What drew you to studying this PhD?
What drew me to this PhD is the unique combination of social impact and exceptional resources. First, it’s incredibly meaningful. Knowing that my research on audio cues like laboured breathing could directly help save lives in ‘Category 1’ emergencies gives me a strong sense of purpose.

Second, this is a rare opportunity to integrate resources from both academia and the real world. The collaboration with Yorkshire Ambulance Service provides access to real-life emergency data that is usually inaccessible. Being able to work with Dr. Ning Ma and Professor Jon Barker while tackling real NHS challenges is exactly the kind of environment where I want to apply my skills.

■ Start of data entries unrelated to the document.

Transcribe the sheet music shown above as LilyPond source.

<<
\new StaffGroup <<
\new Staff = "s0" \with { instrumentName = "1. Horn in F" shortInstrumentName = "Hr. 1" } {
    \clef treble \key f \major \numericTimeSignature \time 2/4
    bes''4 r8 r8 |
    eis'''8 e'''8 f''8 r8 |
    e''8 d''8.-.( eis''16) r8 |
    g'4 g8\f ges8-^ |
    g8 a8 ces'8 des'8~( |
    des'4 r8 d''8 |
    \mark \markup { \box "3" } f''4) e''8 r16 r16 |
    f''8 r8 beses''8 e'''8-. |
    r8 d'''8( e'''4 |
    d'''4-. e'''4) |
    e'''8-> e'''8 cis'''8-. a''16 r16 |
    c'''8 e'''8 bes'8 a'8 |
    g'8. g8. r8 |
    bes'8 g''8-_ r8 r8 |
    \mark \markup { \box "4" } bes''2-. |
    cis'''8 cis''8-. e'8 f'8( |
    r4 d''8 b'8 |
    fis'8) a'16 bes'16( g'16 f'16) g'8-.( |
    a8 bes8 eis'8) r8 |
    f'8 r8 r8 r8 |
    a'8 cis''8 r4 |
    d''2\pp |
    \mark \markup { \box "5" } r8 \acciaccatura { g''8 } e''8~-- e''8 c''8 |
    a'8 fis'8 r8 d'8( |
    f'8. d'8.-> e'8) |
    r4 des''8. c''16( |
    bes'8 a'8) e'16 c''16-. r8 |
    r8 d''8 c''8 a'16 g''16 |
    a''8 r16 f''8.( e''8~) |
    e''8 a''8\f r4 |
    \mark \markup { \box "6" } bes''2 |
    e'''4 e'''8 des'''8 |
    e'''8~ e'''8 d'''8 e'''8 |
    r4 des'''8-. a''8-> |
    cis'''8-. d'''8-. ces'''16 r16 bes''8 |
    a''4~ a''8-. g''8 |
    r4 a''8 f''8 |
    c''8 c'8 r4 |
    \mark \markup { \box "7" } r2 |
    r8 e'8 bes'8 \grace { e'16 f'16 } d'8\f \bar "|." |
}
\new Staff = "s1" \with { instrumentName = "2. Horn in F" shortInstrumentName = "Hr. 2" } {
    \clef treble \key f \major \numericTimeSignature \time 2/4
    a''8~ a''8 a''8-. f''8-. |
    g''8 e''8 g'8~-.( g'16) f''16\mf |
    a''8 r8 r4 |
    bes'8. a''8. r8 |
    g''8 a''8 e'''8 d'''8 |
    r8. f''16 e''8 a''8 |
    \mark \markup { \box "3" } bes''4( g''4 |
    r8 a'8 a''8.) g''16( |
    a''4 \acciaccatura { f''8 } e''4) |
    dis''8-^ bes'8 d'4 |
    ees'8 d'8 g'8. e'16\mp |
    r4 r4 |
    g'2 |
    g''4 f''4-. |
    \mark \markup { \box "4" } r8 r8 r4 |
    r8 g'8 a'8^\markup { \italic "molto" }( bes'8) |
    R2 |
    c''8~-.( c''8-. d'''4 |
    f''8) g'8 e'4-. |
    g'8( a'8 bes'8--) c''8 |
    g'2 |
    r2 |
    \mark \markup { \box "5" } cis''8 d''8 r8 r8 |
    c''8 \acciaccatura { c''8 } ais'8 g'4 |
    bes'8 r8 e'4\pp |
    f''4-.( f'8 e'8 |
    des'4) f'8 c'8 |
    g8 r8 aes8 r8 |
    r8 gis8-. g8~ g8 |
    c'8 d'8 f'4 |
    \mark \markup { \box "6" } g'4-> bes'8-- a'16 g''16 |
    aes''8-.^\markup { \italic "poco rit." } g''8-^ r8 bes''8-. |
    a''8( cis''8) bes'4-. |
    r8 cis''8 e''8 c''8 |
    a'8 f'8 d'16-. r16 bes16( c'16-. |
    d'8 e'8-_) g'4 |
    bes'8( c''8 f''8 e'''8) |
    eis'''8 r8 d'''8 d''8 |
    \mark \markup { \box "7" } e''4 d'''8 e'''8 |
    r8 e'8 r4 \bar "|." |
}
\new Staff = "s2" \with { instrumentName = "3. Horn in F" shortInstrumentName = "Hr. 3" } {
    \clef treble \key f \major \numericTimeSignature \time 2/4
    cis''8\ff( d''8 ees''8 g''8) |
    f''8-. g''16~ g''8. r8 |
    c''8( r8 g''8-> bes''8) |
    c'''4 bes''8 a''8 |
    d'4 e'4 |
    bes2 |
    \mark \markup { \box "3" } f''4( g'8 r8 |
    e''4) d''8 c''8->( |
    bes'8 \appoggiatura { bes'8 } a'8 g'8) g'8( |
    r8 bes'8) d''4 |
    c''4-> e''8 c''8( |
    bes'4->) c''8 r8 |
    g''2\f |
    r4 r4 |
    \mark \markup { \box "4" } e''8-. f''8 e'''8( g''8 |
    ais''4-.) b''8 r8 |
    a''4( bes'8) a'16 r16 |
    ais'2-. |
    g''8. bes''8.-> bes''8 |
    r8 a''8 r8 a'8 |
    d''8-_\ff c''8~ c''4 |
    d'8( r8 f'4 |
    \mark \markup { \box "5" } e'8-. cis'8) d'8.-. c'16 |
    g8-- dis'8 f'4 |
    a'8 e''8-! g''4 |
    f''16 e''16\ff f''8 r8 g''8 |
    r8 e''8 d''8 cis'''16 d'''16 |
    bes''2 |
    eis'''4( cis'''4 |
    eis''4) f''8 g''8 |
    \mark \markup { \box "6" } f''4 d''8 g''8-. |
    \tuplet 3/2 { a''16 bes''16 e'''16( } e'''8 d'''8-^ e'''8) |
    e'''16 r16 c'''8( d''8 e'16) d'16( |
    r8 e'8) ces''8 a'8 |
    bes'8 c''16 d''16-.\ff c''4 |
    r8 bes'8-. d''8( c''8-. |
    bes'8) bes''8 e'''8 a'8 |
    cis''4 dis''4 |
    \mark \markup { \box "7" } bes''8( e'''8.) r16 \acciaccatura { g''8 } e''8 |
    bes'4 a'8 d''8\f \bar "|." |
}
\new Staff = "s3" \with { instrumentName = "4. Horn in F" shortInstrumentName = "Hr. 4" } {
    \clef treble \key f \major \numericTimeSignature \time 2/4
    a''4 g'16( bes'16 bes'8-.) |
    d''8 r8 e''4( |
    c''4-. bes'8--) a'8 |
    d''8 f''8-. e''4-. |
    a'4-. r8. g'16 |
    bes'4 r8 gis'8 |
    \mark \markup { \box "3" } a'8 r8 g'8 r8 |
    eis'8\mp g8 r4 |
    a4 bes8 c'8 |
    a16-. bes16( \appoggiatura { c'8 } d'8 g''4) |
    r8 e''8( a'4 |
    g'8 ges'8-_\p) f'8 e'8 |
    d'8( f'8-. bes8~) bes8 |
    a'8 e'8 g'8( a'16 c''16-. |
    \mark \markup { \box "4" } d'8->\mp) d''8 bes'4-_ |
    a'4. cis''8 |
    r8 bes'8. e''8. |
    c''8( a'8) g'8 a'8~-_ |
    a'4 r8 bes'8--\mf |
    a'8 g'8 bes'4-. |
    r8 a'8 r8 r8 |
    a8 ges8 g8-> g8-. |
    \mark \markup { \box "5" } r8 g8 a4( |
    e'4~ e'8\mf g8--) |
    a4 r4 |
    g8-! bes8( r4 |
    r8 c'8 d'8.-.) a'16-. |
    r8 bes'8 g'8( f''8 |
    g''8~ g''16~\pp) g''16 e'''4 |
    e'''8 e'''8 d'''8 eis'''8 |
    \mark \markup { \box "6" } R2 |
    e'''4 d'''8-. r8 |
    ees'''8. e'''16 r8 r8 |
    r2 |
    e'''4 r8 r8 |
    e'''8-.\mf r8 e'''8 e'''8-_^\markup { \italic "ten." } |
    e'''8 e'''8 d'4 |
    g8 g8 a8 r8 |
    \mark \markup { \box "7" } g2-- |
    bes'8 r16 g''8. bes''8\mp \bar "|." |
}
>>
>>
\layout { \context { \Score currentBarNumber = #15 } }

What does a Sustainable Sound Future mean to you?
To me, a Sustainable Sound Future is defined by interdisciplinary connection. It signifies a unique ecosystem that integrates resources from multiple institutions, allowing for the cross-fertilization of ideas. It is about having direct access to brilliant minds across different acoustic fields, ensuring that our solutions are robust and well-rounded. Most importantly, it means growing alongside a strong, supportive cohort. This collaborative network fosters the resilience and diverse perspectives necessary to drive long-term innovation in sound technology

What were you doing before joining the CDT?

I was working as a Research Assistant Intern at the LivePerson Centre for Speech and Language. During this time, I conducted research on speech emotion recognition and conversation analysis, working under the supervision of Professor Thomas Hain and Dr. Mingjie Chen.

What do you do on a typical PhD day so far?
Engaging in rigorous literature review, conducting preliminary experiments, and synthesizing insights from supervisors and peer collaborators.

Tell us a fun acoustic fact!
A fun acoustic fact is the McGurk Effect. It demonstrates that what we see overrides what we hear. If you play audio of a sound ‘Ba-Ba’ but show a video of lips moving to ‘Ga-Ga’, your brain will trick you into hearing ‘Da-Da’. I love this fact because it perfectly validates my recent research on VisualSpeech. It proves that visual cues are not just supplementary—they fundamental alter how we perceive prosody and speech, which is why multi-modal modeling is so powerful.